A ce sujet, j’ai apprécié deux remarques de Victor
Loupan, entendues hies sur Radio Notre-Dame : les esprits modernes
semblent avoir perdu de vue le fait qu’un baptême n’est pas l’adhésion à un
parti politique (j’ajouterais pour ma part : ni à une société de pêche)
mais un sacrement qui ne saurait être « défait » ou « annulé » ;
et, si c’était le cas, pourquoi ne pas exiger que la Seine coule d’ouest en est ?
Sur les ondes
Pendant ce temps, une autre radio, France-Culture,
proclame, tambourine et trompette sa présence ce week-end à la Fête de l’Huma.

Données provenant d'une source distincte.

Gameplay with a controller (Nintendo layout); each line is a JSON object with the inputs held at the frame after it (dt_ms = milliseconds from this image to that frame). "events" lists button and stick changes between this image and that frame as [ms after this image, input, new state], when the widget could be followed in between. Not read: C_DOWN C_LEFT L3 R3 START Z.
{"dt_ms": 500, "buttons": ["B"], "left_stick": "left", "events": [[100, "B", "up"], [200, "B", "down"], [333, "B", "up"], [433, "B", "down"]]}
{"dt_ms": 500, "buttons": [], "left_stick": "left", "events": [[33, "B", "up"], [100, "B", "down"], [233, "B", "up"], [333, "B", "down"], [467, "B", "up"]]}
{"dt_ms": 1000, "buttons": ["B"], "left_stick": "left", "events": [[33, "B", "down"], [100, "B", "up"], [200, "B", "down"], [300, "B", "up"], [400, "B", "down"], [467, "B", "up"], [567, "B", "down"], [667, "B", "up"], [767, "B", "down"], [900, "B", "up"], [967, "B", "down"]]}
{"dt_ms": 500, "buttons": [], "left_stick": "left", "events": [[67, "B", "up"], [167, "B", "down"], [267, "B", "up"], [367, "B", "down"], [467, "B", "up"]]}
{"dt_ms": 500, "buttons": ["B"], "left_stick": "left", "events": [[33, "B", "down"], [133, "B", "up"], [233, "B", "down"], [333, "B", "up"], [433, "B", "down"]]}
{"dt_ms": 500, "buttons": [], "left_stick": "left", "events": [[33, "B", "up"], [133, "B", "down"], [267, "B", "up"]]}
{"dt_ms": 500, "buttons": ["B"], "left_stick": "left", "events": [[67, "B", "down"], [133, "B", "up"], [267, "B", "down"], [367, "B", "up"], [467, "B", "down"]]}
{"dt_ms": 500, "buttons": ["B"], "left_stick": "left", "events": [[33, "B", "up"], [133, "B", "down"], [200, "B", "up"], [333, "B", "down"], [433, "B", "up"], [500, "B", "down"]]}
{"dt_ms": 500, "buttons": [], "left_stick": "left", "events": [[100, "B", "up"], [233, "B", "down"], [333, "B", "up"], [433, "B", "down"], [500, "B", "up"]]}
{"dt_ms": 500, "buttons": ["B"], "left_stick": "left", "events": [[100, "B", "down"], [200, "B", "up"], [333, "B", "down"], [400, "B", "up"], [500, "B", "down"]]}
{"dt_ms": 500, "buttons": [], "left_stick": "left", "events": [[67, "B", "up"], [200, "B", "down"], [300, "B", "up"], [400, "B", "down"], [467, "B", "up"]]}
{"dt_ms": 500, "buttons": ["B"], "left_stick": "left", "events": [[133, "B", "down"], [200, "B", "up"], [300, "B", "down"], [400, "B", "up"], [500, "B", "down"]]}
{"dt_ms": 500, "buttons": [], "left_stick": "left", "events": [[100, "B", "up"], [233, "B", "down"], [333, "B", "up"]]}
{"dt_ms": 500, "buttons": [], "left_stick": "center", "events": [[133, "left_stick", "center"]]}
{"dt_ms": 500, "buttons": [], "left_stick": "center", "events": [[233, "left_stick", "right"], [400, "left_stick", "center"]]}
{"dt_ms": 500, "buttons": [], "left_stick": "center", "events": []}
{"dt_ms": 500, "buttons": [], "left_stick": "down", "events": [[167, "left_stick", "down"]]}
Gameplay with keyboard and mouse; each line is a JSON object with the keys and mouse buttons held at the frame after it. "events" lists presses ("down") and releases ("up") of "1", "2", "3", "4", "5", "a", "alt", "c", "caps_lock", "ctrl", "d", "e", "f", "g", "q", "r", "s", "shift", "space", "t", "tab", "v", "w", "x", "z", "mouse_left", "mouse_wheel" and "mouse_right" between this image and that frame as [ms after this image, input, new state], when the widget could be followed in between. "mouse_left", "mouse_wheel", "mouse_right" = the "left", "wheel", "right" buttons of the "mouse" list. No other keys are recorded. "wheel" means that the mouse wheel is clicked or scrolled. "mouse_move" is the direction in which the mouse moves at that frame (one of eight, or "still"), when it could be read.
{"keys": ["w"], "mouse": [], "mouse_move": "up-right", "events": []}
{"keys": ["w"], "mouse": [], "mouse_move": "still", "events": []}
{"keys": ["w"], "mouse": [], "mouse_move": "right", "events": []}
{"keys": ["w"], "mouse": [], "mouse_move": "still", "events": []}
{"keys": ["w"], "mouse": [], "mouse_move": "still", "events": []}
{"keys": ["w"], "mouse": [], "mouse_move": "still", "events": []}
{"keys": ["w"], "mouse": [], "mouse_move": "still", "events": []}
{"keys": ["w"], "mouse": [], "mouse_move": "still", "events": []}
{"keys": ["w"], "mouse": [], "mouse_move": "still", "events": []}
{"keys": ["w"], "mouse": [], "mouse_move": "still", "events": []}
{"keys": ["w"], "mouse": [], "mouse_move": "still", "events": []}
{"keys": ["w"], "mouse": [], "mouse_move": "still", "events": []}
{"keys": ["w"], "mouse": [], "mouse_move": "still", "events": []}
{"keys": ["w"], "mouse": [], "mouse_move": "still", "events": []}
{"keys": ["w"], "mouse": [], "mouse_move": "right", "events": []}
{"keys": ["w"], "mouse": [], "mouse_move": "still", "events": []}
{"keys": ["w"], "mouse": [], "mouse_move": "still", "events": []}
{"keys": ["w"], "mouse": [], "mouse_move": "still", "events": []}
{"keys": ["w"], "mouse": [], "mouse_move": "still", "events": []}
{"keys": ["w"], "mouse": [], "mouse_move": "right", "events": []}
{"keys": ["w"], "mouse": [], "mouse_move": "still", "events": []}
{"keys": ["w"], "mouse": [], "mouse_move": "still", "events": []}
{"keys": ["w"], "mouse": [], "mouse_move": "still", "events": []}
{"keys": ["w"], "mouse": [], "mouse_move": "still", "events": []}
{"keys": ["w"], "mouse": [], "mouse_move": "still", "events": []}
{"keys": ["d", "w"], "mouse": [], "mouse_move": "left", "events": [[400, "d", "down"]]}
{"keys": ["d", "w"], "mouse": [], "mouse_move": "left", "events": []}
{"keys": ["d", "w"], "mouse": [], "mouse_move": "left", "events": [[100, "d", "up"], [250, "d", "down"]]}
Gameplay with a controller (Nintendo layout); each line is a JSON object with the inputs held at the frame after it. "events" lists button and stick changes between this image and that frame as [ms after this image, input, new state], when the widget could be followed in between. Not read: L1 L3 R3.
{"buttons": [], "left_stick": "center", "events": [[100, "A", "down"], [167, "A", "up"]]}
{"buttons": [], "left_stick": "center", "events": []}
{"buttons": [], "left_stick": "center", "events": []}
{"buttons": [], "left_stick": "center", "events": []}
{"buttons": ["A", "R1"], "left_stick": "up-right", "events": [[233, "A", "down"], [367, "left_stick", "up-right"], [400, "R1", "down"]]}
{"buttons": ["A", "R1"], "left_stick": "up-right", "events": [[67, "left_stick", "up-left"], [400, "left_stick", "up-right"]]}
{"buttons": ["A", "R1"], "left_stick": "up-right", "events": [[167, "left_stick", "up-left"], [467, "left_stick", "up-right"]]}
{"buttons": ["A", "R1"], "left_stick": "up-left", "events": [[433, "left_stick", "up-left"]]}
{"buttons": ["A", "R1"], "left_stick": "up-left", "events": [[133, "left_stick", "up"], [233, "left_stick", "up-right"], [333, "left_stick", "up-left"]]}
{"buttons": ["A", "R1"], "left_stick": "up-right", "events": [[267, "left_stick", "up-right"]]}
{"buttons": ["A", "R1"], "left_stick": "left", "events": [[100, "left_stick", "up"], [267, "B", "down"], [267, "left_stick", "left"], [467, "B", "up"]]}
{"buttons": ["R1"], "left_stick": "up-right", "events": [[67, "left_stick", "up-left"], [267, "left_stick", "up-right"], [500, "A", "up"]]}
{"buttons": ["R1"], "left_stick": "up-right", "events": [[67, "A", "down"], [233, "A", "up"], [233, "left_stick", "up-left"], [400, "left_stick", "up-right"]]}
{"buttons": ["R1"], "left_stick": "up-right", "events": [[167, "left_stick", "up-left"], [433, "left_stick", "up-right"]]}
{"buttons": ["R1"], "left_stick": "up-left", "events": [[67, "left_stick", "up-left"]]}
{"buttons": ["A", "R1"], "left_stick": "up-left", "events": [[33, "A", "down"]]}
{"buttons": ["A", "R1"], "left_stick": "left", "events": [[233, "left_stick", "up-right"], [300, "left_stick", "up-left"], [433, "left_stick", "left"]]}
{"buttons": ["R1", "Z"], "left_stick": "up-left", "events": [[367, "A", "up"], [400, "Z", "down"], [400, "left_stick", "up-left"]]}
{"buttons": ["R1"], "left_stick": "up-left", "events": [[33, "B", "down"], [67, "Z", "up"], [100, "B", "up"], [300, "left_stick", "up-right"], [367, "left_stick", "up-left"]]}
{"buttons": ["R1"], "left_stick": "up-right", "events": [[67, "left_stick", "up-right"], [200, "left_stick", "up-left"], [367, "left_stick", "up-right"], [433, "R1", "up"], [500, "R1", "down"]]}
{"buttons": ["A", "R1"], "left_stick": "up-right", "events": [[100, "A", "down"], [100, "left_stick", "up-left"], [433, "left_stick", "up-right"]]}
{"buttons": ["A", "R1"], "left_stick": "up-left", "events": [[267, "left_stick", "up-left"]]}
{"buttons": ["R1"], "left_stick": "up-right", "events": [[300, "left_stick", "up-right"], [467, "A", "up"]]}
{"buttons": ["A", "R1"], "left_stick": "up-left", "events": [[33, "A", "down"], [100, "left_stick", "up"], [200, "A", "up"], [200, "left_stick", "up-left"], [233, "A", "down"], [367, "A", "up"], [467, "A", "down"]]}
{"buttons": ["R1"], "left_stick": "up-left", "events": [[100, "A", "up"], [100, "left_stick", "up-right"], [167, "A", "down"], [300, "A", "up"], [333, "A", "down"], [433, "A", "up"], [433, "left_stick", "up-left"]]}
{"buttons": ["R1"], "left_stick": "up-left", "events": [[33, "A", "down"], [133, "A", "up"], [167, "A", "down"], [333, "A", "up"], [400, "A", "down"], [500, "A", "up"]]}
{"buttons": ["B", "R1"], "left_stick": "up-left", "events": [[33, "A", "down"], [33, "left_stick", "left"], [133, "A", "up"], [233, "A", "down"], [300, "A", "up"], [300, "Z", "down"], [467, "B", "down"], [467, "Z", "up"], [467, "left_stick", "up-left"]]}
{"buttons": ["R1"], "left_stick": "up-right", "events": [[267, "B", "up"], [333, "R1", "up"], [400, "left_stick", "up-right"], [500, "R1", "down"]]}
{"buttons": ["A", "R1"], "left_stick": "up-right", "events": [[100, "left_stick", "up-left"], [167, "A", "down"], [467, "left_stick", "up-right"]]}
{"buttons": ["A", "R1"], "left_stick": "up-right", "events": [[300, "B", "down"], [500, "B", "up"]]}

On ne refera pas nos
amis les gens de gauche (journalistes ou artistes), qui se sentent encore
obligés d’apprécier la conversation du cadavre d’un vieux bandit.
Je sais : je devrais quand même finir par comprendre
que le communisme visait de nobles idéaux, ce qui le rend éternellement
admirable, en dépit de tout ce qu’il s’avéra
être.
Qui ???
Je me suis laissé dire qu’un homme dont le nom m’échappe,
quoique je me rappelle qu’il m’évoque curieusement une province des Pays-Bas, et
à qui des rumeurs prêtent de hautes fonctions dans notre belle France a prévu
de parler dimanche soir au journal de 20h d’une chaîne de télévision connue
pour louer du temps de cerveau à une pharmacie d’Atlanta qui a mal tourné…[i]
Eh bien, je n’en pense rien. Si ce n’est que je me
félicite de ne plus avoir depuis quelques années un poste de télévision chez moi.
[i] Avez-vous
compris quelque chose ? Peut-être un atavisme scandinave explique-t-il mon
goût immodéré pour les périphrases ? Borges a étudié la chose bien mieux
que je ne saurais vous le dire dans son Essai
sur les littératures germaniques médiévales.